Expanding the Transit System to the Suburbs

Chicago residents increasingly chose to distance themselves from the maelstrom of the Loop. While the wealthiest commuters lived a comfortable carriage (and, later, car) ride away from the heart of downtown, the expanding streetcar and elevated lines offered mobility to many more. Those who could afford to opted for living in lower-density areas.

View of the Harrison Street “L” station, Westchester, Illinois, September 1926.
View of the Harrison Street “L” station, Westchester, Illinois, September 1926.

Courtesy of Chicago Transit Authority

Throughout the first quarter of the 20th century, Chicago’s growth continued to follow the transit lines, prompting one major residential real-estate developer to take out a series of newspaper ads proclaiming “Where the ‘L’ goes, profit grows.”
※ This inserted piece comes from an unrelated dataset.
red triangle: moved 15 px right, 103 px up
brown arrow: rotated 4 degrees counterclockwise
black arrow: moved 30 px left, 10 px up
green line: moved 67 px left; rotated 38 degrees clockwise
Apartment building, subdivision, and bungalow construction continued to follow the “L” and streetcar in radial lines out of the city. The majority of the people moving out to these new homes continued to rely on mass transit to bring them back downtown to work and shop.
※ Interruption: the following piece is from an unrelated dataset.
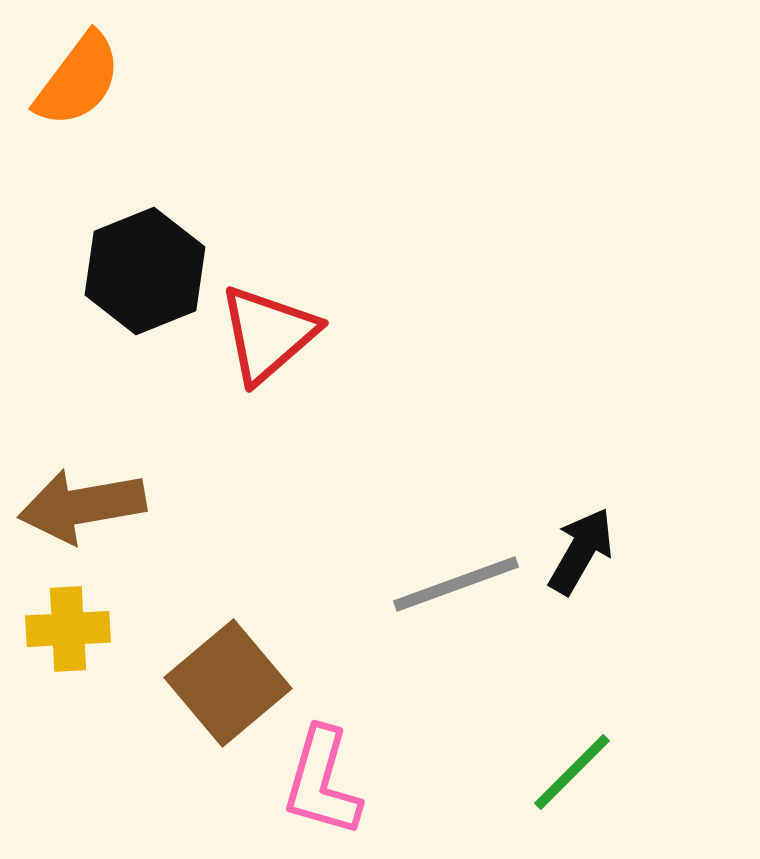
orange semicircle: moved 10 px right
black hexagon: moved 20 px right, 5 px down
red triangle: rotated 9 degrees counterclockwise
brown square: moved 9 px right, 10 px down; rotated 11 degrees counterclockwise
View of the Canterbury “L” station, Westchester, Illinois, December 1930.
View of the Canterbury “L” station, Westchester, Illinois, December 1930.

Courtesy of Chicago Transit Authority

By the 1920s, competition, battles over unification and fares, bad management, and the need to supply stockholders with profits were pushing the privately-held transit companies to the brink of receivership. The city tried and failed to get the support necessary to purchase the transit companies and make them public, but did win ordinances and regulations that would force the private companies to improve services.

The efforts seemed to be rewarded. Mass-transit ridership in the city (and around the country) reached an all-time high in 1926. Yet automobile purchases were on the rise, as more residents embraced the convenience of using their own car to get around the city.

“Who Said There Ain’t No Santa Claus/The New 8 Car Trains”

Courtesy of Bruce G. Moffat
“Who Said There Ain’t No Santa Claus/The New 8 Car Trains” Courtesy of Bruce G. Moffat

Mass transit ridership was at its highest level in Chicago around the time of this cartoon; so high that the Chicago Rapid Transit Company—a private corporation formed in 1924 by the merger of Chicago’s competing “L” companies—was forced to start running longer trains during rush hour on most of the routes.

This cartoon, commenting on public reaction to the Chicago Rapid Transit Company's decision to run the 8-car trains, appeared in The High Line, the company’s employee newspaper.

It would take Chicago another 20 years to be able to purchase and municipalize the elevated and most of the ground transit systems. But by the time this happened, in 1947, the city had changed dramatically; and fewer politicians, businesspeople, or residents looked to transit to steer future residential and commercial growth.